Bertie avoids socializing within his professional fraternity. It’s boring at best and, at worst, descends into brazen one-upmanship. Which is why, Bertie prefers to hang with his right-brained pals; those lovely people who discuss theatre and music and art and take him to MAMI and Kala Ghoda. Last week, Bertie and his actor friend Abhi went lantern shopping in the famous lanes of Dadar. Apart from being a good actor, Abhi has a keen interest in markets. As they wandered the streets soaking in the festive cheer, Abhi asked him, “Tell me Bert, what’s with this Elcid thing?”
Abhi was referring to the erstwhile penny scrip that had zoomed last week to become the highest priced stock in India. There’s something about such rags-to-riches stories that piques the interest of retail investors. Bertie explained the change in regulations with respect to investment holding companies and the consequent call auction. For a self-taught investor, Abhi grasped this quickly. “Ah! It’s like getting buyers and sellers of a thinly traded scrip in a room at a pre-announced date and time. To get them to trade and discover the true price.” The quick paraphrasing impressed Bertie. Abhi then asked the next logical question, “What’s the next Elcid?”

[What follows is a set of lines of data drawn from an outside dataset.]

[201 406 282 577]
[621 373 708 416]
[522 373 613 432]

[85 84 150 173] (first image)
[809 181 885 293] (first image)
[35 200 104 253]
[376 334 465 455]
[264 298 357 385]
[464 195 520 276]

Bertie told him about the list of companies that the regulator had selected for such auctions. “They will announce the date and time. You can turn up with your bid-paddle,” he said. Abhi wore a thoughtful expression as he digested all this information. After a while he shook his head and said, “Might as well buy a lottery ticket.” By now the light was fading and some lanterns were being lit. Bertie smiled as Abhi had been able to differentiate between a lottery and sound investing, a distinction so many investors fail to make and pay dearly for it.
Asymmetric payoff
On Diwali night, Bertie broke his aforesaid socializing rule and went to a party hosted by his friend who works for a venture capital (VC) firm. The firm in question has been a prolific investor in India. The VC friend had framed a collage of newspaper headlines announcing the investments by his firm and put it up on his study wall. The narcissism was not lost on Bertie but as he went through the headlines what struck him was that most of the investments seemed to be duds. The success stories were few and far between.
“But we are beating the base rate. Handily!” exclaimed the VC friend when Bertie politely asked about this. “Globally,” he continued, “there is a base rate for VC investing. What percentage of firms become a half-unicorn in five years, how many become unicorns in seven years and so on.” Bertie got the drift. Base rate was like a benchmark for VC firms.

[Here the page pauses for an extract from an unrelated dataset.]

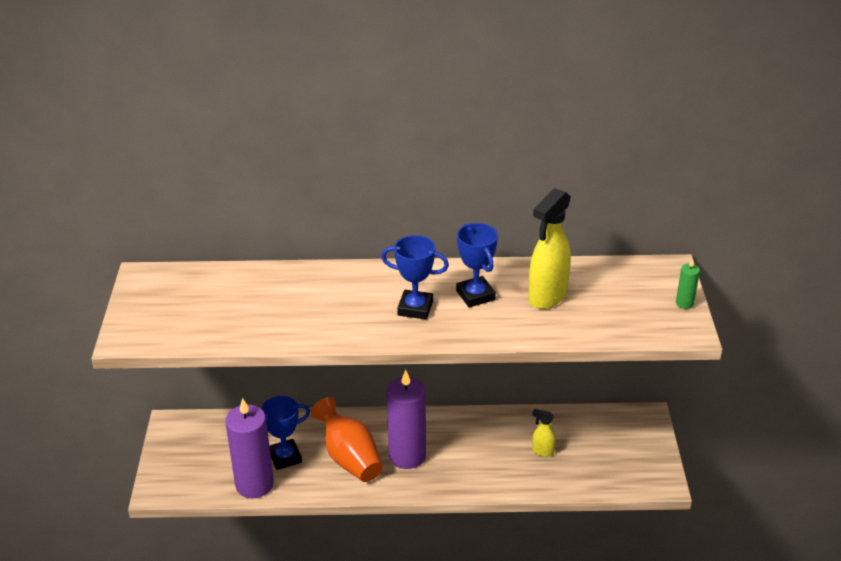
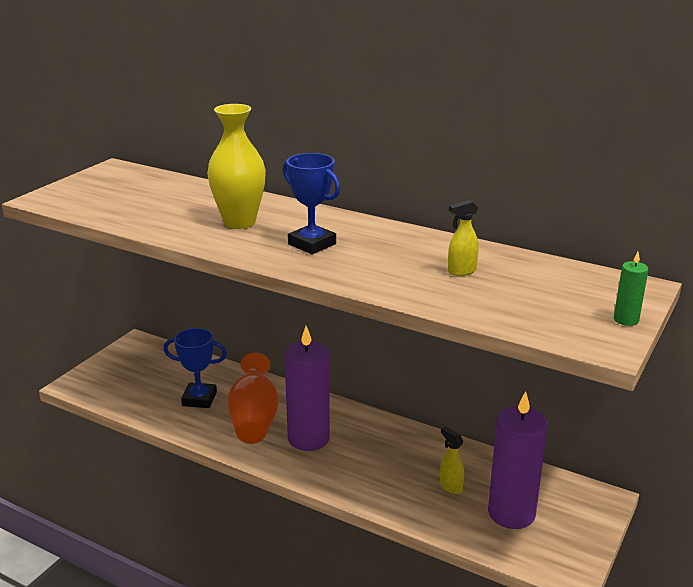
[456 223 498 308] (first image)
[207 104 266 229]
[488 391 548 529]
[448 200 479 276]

“And what’s the base rate like?”. The relative return fund manager in Bertie could not help himself. The VC friend quoted a series of low single-digit percentages. To Bertie, this seemed like a game of frog-kissing. The VC friend was saying the same thing but put a spin on it “This is a skewed pay-off structure, Bert. You know the beauty of it? Your losses can only be 100% but your gains can be infinite.”
Hearing that, Bertie’s mind drifted to the wall of his study which has a picture of two men. One of them had famously said, “The first rule of an investment is don’t lose money. And the second rule is don’t forget the first rule.” The VC friend had just said the exact opposite. Bertie does not judge though. He congratulated his friend on his success and wished him an even bigger collage. After all, there are many roads to (investing) God.
Testing pitch
The one thing that Bertie hates more than socializing is doing a TV interview. But at the persistent prodding of his marketing team, Bertie donned a bright kurta, brushed up his baritone by saying “Saat karod!” (Seven crore) a few times and landed up at one of the mid-town studios for a Diwali special.
After navigating the trillion-rupee question “Why are foreign investors selling?”, Bertie was asked about his market outlook. He reeled out some numbers that he had looked up on Bloomberg on the way and hit his practised notes of unprecedented wealth creation, land of abundant opportunity and multi-year growth story. But at the risk of incurring the ire of his marketing team, he also asked investors to temper down their return expectations. Unprecedented, Bertie said, means something that has not happened in the past and is unlikely to repeat in the future.
The anchor asked if investors should be worried by this. Bertie did not want to go too off-script so he veered back to the usual cliches of staying invested, patience being a virtue, etc. Truth be told, Bertie is far from worried. In fact, as a fund manager, he is excited. The bull market of last few years has, at times, felt indiscriminate. Like a flat pitch where you cannot distinguish between the good and mediocre batters. Bertie believes that the pitch is getting challenging now and that gives him a chance to draw on his experience and test his skill. He may hate parties and interviews, but an intellectual challenge Bertie just loves.
Bertie is a Mumbai-based fund manager whose compliance department wishes him to cough twice before speaking and then decide not to say it after all.